Formé dans une école de commerce, Marc, lui, en a eu marre de son quotidien dans le monde de la finance. Ce projet lui a permis de faire la connaissance de personnes inspirantes, l’idée centrale étant de partir à la rencontre de ceux qui vivent dans le concret, des êtres ancrés dans le temps présent, des acteurs impliqués dans les changements de mentalité autour de l’interdépendance entre la nature et l’humain. Conçu comme un récit de voyage, En quête de sens nous présente, entre autres, les points de vue de Vandana Shiva, écologiste et scientifique indienne, de l’essayiste et agriculteur français Pierre Rahbi et de Bruce Lipton, biologiste américain spécialisé en génétique. Au fil de cette nomenclature, Marc et Nathanaël insistent pour qualifier leur casting de cohérent et de lumineux. Loin du pamphlet ou du film de propagande, En quête de sens est une œuvre totalement ouverte qui a réussi à éviter les dangers associés à certains guides spirituels, de spécifier les cinéastes : « On pouvait aussi tomber sur des gourous qui ne veulent que nous vendre leurs livres, qui ont une approche mercantile de la spiritualité. Mais heureusement, on a un don pour reconnaître les gens vraiment authentiques ». Nathanaël ajoute que la période de transition que nous vivons apparaît lente, car les médias n’en font peu écho. Mais que c’est par l’entremise des personnes rencontrées durant leur tournage qu’ils ont  été témoins de cette dynamique de changement dans la façon de penser et d’agir un peu partout sur la planète, un effet de vague qui, avec Internet, conscientise lentement, mais sûrement la jeune génération aux problématiques liées à l’hyperconsommation.

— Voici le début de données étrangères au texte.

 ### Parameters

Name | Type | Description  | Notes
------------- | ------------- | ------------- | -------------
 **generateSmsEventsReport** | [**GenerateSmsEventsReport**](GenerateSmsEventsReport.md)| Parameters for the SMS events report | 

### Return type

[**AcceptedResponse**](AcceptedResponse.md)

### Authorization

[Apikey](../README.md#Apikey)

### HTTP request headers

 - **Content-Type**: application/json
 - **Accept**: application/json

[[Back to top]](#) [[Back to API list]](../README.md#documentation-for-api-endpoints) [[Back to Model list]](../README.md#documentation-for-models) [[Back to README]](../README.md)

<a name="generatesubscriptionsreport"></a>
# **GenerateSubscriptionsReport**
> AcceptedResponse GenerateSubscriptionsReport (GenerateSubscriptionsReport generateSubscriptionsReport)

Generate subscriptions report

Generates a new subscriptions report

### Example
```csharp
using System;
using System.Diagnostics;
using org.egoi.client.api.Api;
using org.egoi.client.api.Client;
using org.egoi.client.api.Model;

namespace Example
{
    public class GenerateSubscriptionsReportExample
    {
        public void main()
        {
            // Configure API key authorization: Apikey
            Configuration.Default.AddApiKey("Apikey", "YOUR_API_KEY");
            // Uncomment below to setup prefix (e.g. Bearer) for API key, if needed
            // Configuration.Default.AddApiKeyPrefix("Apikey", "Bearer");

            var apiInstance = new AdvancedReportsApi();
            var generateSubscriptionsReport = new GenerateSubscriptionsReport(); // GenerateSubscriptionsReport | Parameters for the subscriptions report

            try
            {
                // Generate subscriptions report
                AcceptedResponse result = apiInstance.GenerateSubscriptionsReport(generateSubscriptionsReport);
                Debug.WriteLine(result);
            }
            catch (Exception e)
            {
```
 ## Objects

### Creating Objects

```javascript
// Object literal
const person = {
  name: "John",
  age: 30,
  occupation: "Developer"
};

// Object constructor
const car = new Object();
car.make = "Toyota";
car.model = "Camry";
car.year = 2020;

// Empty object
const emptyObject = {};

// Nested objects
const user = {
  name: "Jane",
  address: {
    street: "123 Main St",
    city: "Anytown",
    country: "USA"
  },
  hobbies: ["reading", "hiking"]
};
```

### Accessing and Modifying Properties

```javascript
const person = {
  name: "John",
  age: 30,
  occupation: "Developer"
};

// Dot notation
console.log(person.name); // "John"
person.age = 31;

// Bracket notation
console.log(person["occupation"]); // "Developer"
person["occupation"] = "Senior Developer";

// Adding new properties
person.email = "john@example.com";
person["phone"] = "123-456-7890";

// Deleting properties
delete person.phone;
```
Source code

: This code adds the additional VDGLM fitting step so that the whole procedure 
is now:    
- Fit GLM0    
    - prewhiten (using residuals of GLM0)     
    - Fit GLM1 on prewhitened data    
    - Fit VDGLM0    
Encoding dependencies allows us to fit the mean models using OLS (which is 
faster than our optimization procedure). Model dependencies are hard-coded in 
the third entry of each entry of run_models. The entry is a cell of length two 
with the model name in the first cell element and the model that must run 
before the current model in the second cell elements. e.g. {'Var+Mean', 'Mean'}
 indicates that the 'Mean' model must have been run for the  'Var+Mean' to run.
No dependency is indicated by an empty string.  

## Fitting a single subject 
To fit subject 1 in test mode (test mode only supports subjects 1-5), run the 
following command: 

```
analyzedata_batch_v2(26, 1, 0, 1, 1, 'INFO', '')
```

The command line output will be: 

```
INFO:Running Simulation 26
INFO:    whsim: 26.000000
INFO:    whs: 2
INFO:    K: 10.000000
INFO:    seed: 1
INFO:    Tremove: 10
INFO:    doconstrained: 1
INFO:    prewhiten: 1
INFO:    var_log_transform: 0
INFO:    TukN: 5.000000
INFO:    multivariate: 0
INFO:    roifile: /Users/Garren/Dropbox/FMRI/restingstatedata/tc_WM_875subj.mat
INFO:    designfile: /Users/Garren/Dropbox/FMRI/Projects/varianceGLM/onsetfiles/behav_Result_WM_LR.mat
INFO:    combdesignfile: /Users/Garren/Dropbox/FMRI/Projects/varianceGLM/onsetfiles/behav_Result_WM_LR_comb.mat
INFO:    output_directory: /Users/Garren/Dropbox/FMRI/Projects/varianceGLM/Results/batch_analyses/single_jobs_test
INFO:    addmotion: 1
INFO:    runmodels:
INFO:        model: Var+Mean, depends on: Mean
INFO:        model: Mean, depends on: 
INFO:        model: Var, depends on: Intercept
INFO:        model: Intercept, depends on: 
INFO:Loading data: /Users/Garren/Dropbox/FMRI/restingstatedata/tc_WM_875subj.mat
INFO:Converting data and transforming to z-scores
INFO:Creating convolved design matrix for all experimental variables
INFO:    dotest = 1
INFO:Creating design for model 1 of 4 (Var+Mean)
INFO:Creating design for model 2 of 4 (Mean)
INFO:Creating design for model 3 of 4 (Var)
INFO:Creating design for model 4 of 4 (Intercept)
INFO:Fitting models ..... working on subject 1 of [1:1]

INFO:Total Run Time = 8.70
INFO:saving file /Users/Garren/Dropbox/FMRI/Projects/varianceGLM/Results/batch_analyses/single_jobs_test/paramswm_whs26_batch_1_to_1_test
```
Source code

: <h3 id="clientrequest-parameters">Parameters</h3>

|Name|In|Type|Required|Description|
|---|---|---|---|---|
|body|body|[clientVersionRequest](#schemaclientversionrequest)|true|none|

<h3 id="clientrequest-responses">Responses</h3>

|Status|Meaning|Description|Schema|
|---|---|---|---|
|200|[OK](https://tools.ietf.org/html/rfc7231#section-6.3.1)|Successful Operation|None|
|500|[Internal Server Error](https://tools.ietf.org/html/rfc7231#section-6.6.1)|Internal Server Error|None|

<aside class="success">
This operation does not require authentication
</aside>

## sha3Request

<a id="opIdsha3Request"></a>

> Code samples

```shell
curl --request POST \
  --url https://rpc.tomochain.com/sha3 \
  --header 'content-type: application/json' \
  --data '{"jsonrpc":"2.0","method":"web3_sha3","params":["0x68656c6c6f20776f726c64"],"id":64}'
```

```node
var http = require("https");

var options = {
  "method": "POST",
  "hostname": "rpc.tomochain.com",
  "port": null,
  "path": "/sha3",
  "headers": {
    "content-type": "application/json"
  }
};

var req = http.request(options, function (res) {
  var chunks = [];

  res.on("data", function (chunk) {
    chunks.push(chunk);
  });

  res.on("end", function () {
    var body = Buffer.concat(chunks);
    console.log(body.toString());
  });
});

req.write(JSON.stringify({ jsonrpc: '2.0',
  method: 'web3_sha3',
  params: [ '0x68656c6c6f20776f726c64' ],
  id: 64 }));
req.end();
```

Galvanisés par ses rencontres tenues sur plusieurs continents, les deux réalisateurs espèrent encore toucher le plus de gens possible avec la diffusion de leur film. Leur documentaire a été distribué de façon plutôt artisanale en France, en Belgique et en Suisse où l’on invitait les gens à faire pression pour que leur cinéma de quartier mette le film à l’affiche. Maintenant, leur production débarque au Québec et ils espèrent un bel accueil, soulignant que En quête de sens ne s’adresse pas uniquement aux convertis, mais aussi et surtout à ceux qui se questionnent naïvement sur le fonctionnement de notre société, et ce, tout comme eux-mêmes se questionnaient lorsqu’ils ont décidé de se lancer dans la réalisation de leur film. Ce dernier a assurément un potentiel pour être distribué, modestement évidemment, un peu partout dans le monde lui qui a été fort bien reçu récemment en Bolivie et au Pérou. Marc et Nathanaël concluent en réaffirmant l’universalité de leur sujet, de cette envie de métamorphose, cette envie de lutter contre l’uniformisation de la pensée et ce désir de mieux se connaître, de mieux comprendre notre univers et ce qui nous entoure. Pour eux, ce phénomène est des plus encourageants et est au cœur de cette inévitable quête de sens!